Document segment ::

# # # #

Tuesday, June 30, 2009

My Current Campaigns, Part One: Aquea

So I thought I'd get the ol' content ball rolling with some posts about the current campaigns I run. To start off with I'm going to look at my first ever campaign, Aquea, which is run using Dungeons & Dragons 4th Edition rules.

Aquea is an odd campaign because it represents my continuing birthing process as a DM and it is the unfortunate (or fortunate) "victim" of my Edition Identity Crisis that started when I accidentally stumbled upon a site that has the three original, 1974 D&D little brown books. It started sort of accidentally; I had the 4e books, but wasn't sure I was ever going to use them (I had bought 3rd edition and never touched it besides making a character or two for myself for kicks). At some point last summer I decided to start having my friends make characters for 4e, sort of on a whim. They started getting excited, and then they started getting me excited.

It didn't all get started until this past January, though. I put a whole lot of questionably-useful front-end work at the beginning; I had my players fill out lengthy player character background questionnaires (a mistake), I drew up a rather largish countryside (partially a mistake), and I started a now-dormant Facebook group to keep us in touch between sessions (a mistake).

# # # #

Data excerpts
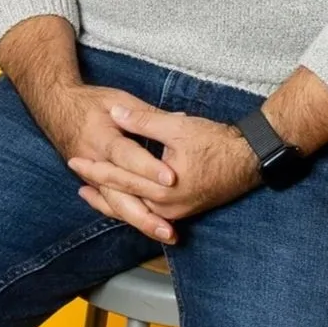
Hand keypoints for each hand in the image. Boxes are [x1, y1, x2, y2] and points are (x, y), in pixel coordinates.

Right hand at [39, 83, 185, 242]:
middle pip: (119, 195)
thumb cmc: (90, 101)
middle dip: (145, 215)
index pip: (127, 156)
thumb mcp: (118, 99)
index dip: (148, 168)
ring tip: (166, 235)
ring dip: (141, 222)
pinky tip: (149, 229)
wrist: (55, 107)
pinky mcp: (93, 183)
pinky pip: (111, 205)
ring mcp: (91, 178)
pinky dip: (129, 218)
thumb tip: (181, 118)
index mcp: (102, 138)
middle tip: (169, 229)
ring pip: (116, 206)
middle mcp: (95, 163)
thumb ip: (147, 115)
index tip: (171, 179)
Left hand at [68, 97, 259, 240]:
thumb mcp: (178, 127)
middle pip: (122, 200)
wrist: (252, 159)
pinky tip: (124, 198)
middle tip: (76, 176)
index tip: (75, 159)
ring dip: (111, 201)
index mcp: (161, 189)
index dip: (95, 167)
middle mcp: (166, 207)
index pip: (119, 178)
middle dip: (97, 188)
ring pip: (134, 210)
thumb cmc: (218, 142)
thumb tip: (116, 113)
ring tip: (90, 194)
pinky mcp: (184, 211)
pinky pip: (149, 212)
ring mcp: (176, 212)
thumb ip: (143, 121)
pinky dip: (132, 204)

# # # #

Required tasks ::
1 - Turn the paragraph of the blog post that begins "It didn't all get started until this past January" into a short bulleted list that keeps its main facts.
2 - Output the part of the blog post from "Aquea is an" up to and including "getting me excited.", word for word.
3 - Answer these questions from the blog post:
(a) Which rules is Aquea run with?
(b) When did the author decide to start having friends make characters for 4e?
(c) What was on the site the author accidentally stumbled upon?
The records are separate material that has no connection to the blog post.

Expected results ::
1 -
- The campaign didn't begin until this past January.
- A lot of questionably useful front-end work came first:
  - Players filled out lengthy background questionnaires (a mistake).
  - A rather largish countryside was drawn up (partially a mistake).
  - A Facebook group, now dormant, was started to keep in touch between sessions (a mistake).

2 -
Aquea is an odd campaign because it represents my continuing birthing process as a DM and it is the unfortunate (or fortunate) "victim" of my Edition Identity Crisis that started when I accidentally stumbled upon a site that has the three original, 1974 D&D little brown books. It started sort of accidentally; I had the 4e books, but wasn't sure I was ever going to use them (I had bought 3rd edition and never touched it besides making a character or two for myself for kicks). At some point last summer I decided to start having my friends make characters for 4e, sort of on a whim. They started getting excited, and then they started getting me excited.

3 -
(a) Dungeons & Dragons 4th Edition rules.
(b) At some point last summer.
(c) The three original 1974 D&D little brown books.